History is more than a mere record of
events; and I shall be satisfied if the reader gets from these pages an
idea, however imperfect, of the conditions of life under which all empire
builders labored in India a hundred and fifty years ago.
Herbert Strang

Chapter 1: In which the Court Leet of Market Drayton entertains Colonel
Robert Clive; and our hero makes an acquaintance.

One fine autumn evening, in the year 1754, a country cart jogged
eastwards into Market Drayton at the heels of a thick-set,
shaggy-fetlocked and broken-winded cob. The low tilt, worn and ill
fitting, swayed widely with the motion, scarcely avoiding the hats of the
two men who sat side by side on the front seat, and who, to a person
watching their approach, would have appeared as dark figures in a
tottering archway, against a background of crimson sky.

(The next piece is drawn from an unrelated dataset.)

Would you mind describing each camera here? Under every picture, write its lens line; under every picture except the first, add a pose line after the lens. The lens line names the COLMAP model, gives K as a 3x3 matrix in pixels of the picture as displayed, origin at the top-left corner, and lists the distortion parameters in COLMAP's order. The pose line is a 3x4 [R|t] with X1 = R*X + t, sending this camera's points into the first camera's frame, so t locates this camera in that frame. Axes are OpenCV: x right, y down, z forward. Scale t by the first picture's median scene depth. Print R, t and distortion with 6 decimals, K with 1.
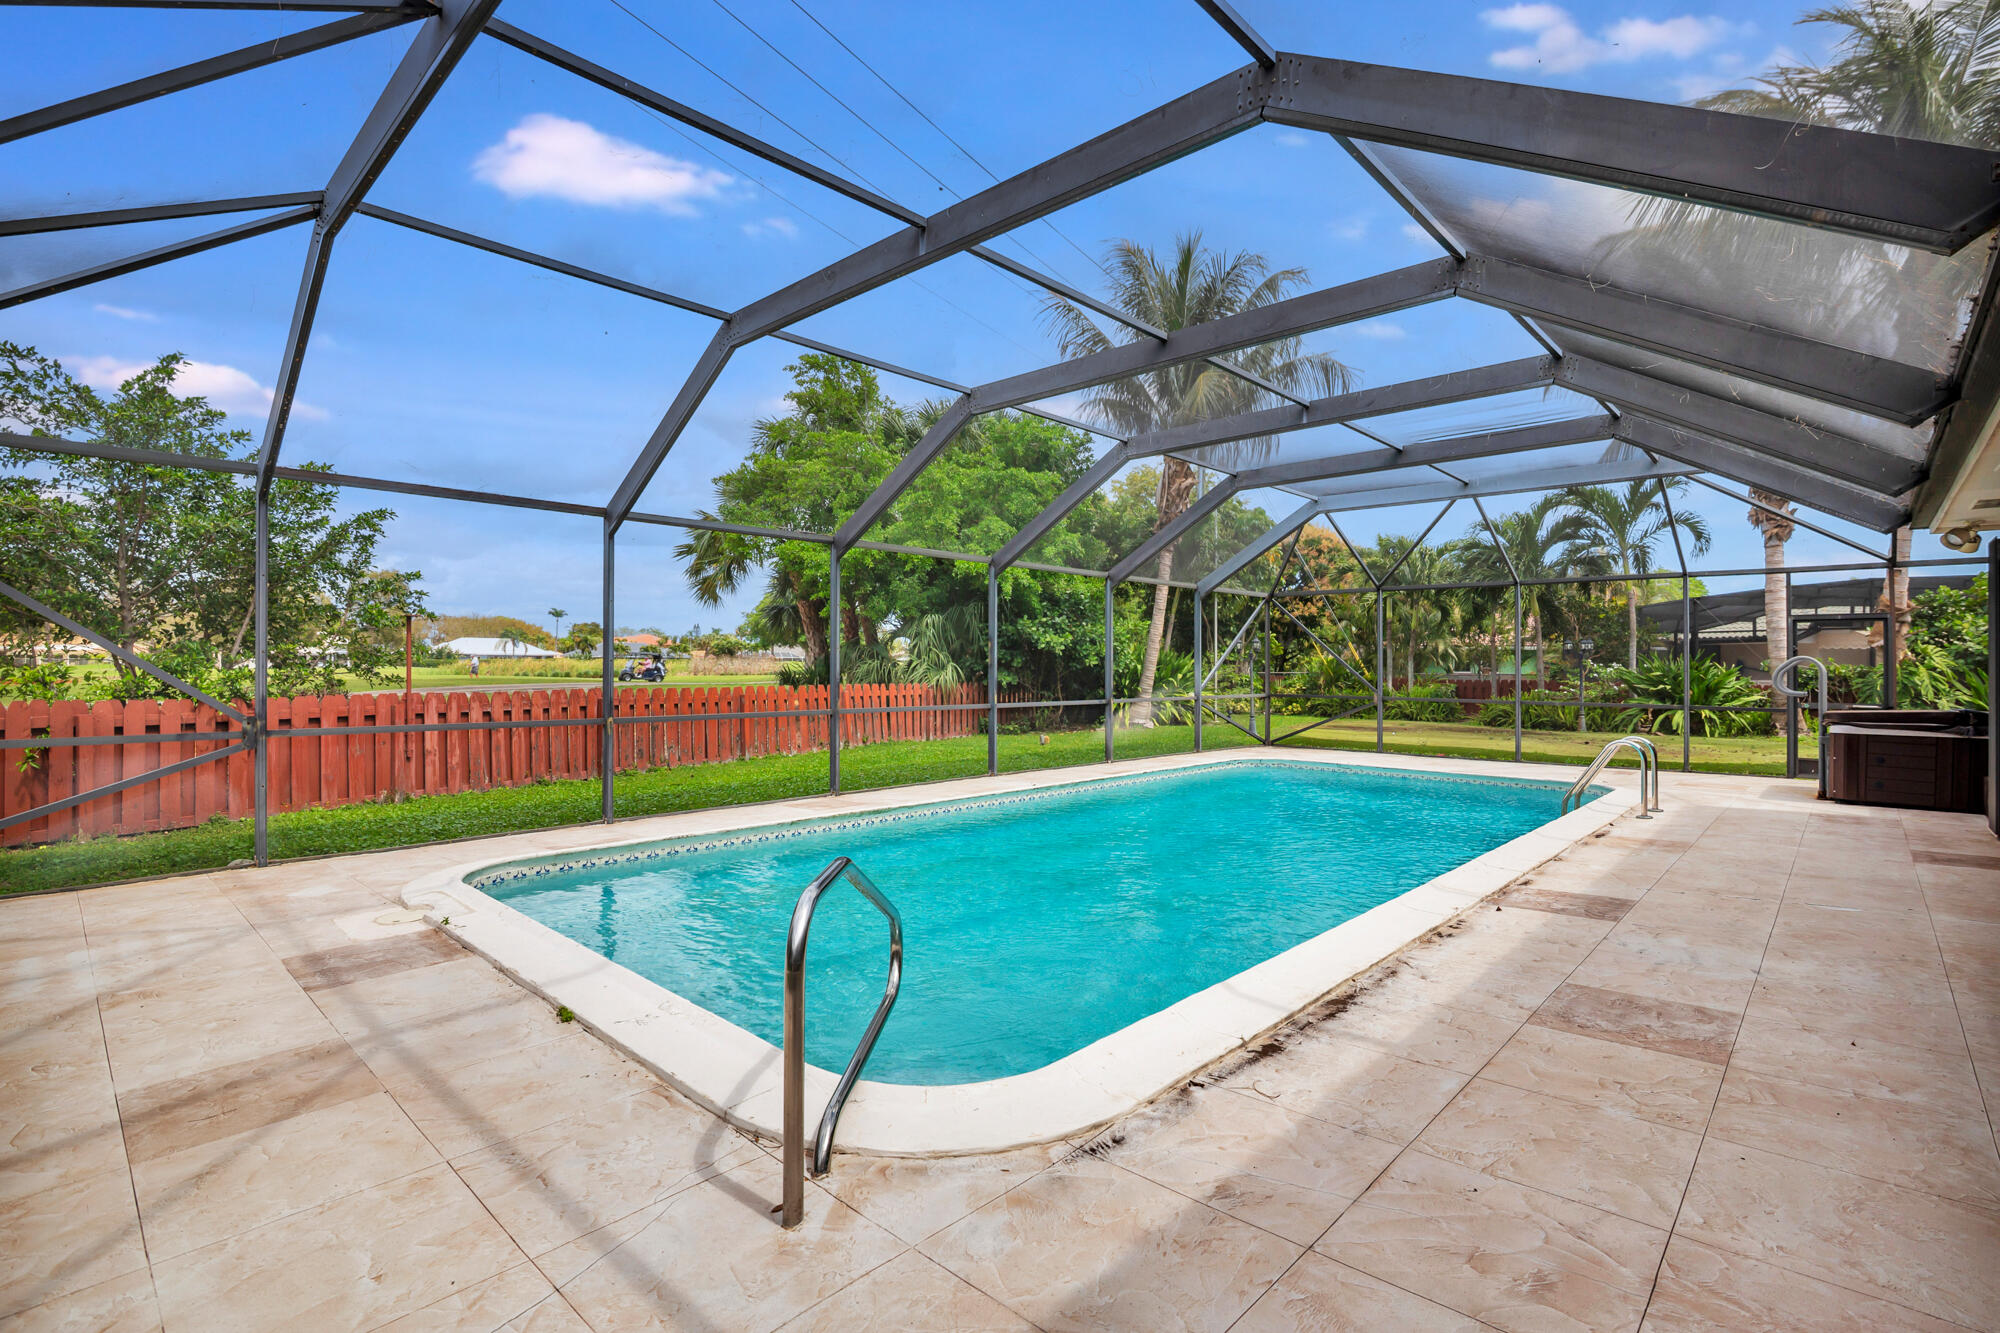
lens RADIAL K [[934.5, 0, 1015.7], [0, 934.5, 668.1], [0, 0, 1]] dist [-0.001461, -0.000674]
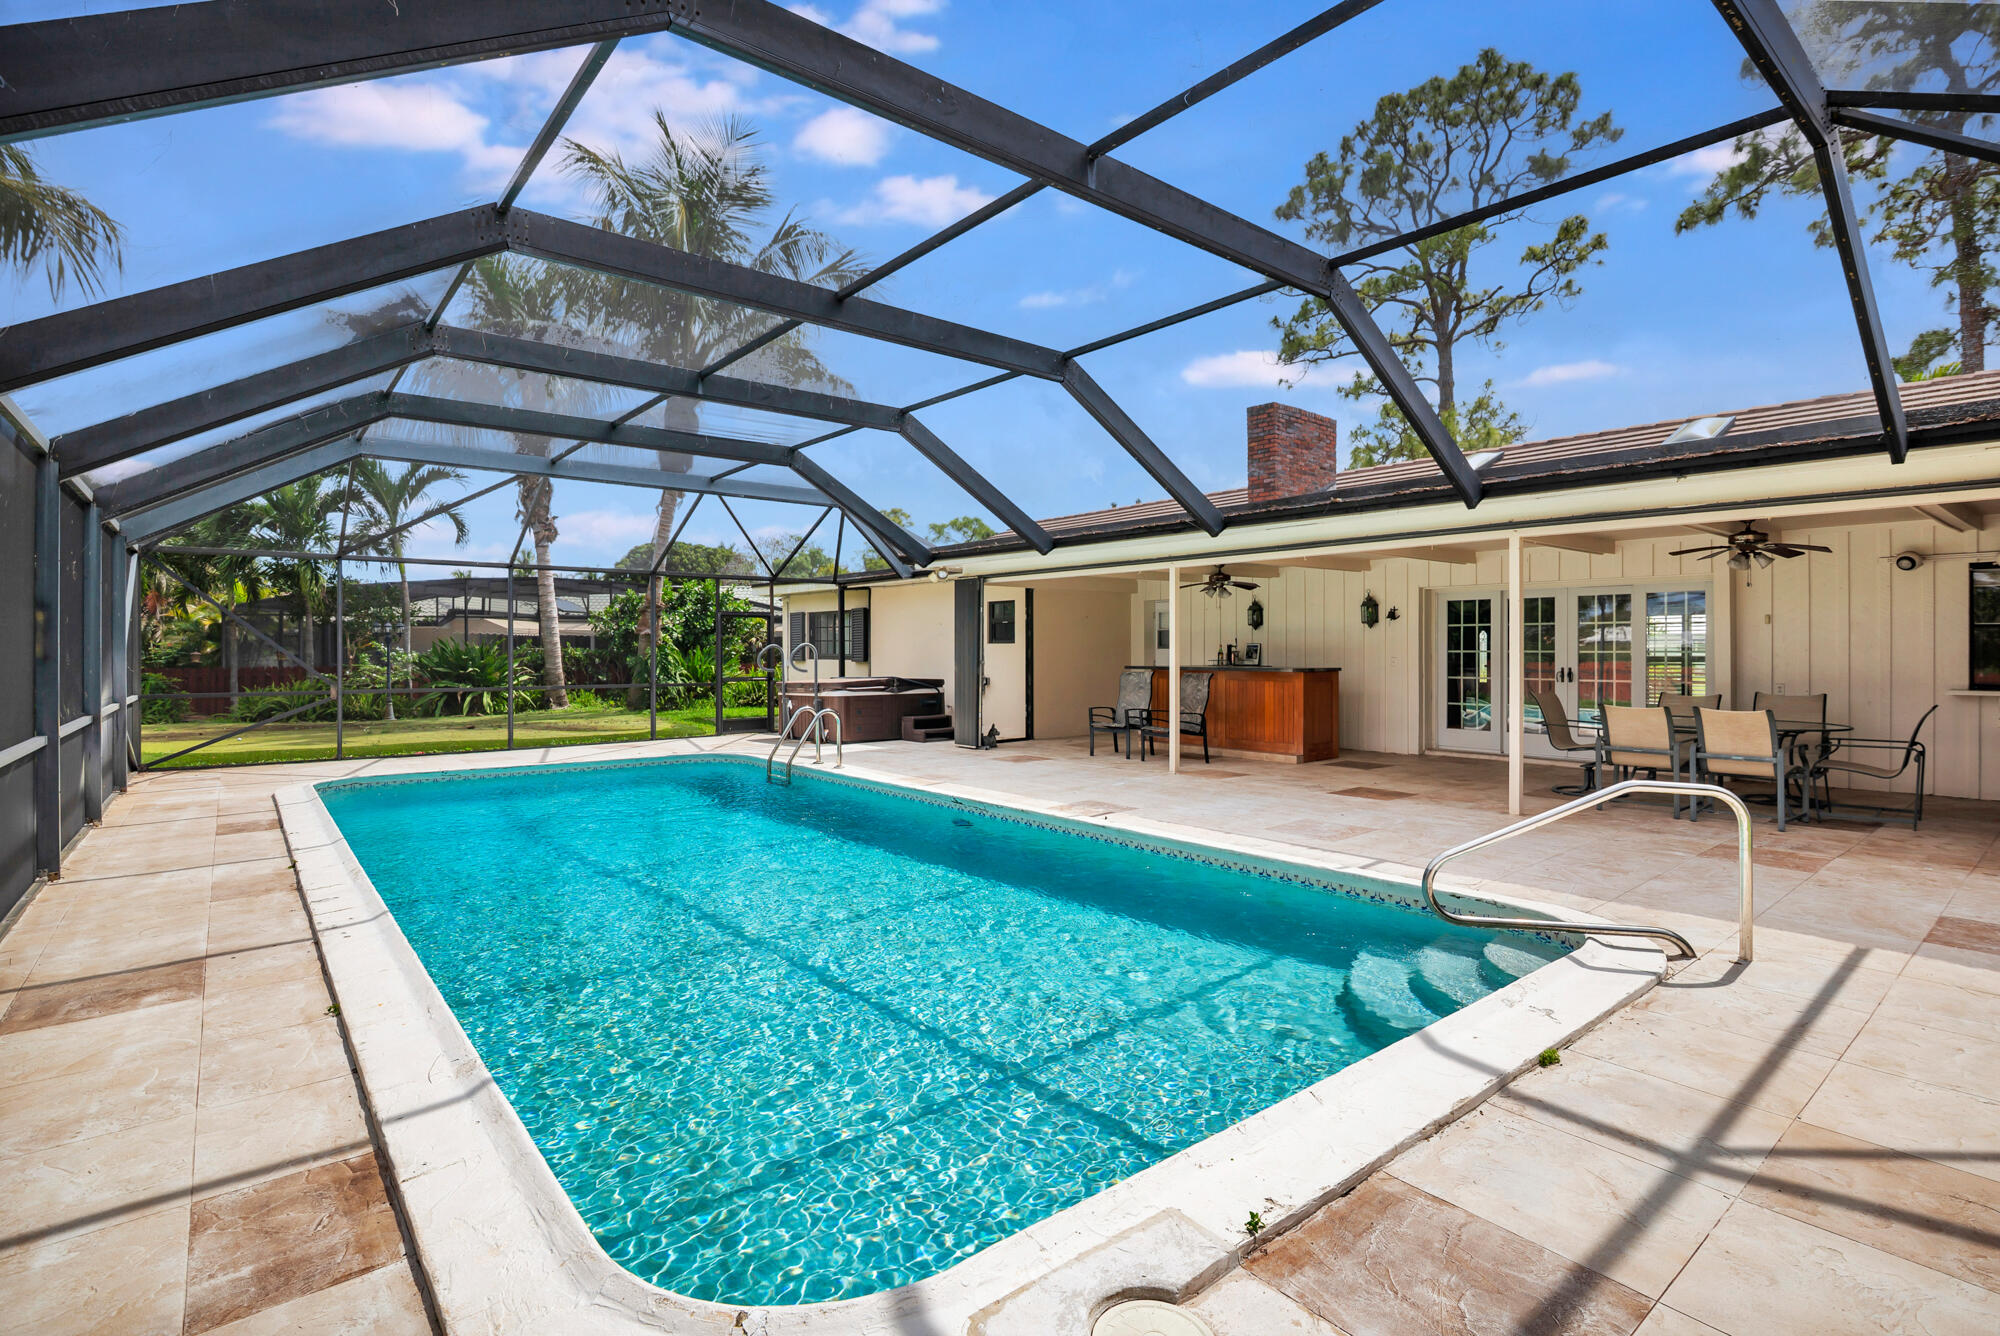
lens RADIAL K [[934.5, 0, 1013.7], [0, 934.5, 677.6], [0, 0, 1]] dist [-0.001461, -0.000674]
pose [[0.125093, -0.034583, 0.991542, -1.100453], [0.003412, 0.999401, 0.034427, -0.020773], [-0.992139, -0.000923, 0.125137, 1.080188]]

As the vehicle jolted through Shropshire Street, the creakings of its
unsteady wheels mingled with a deep humming, as of innumerable bees,
proceeding from the heart of the town. Turning the corner by the
butchers' bulks into the High Street, the cart came to an abrupt stop. In
front, from the corn market, a large wooden structure in the center of
the street, to the Talbot Inn, stretched a dense mass of people; partly
townfolk, as might be discerned by their dress, partly country folk who,
having come in from outlying villages to market, had presumably been kept
in the town by their curiosity or the fair weather.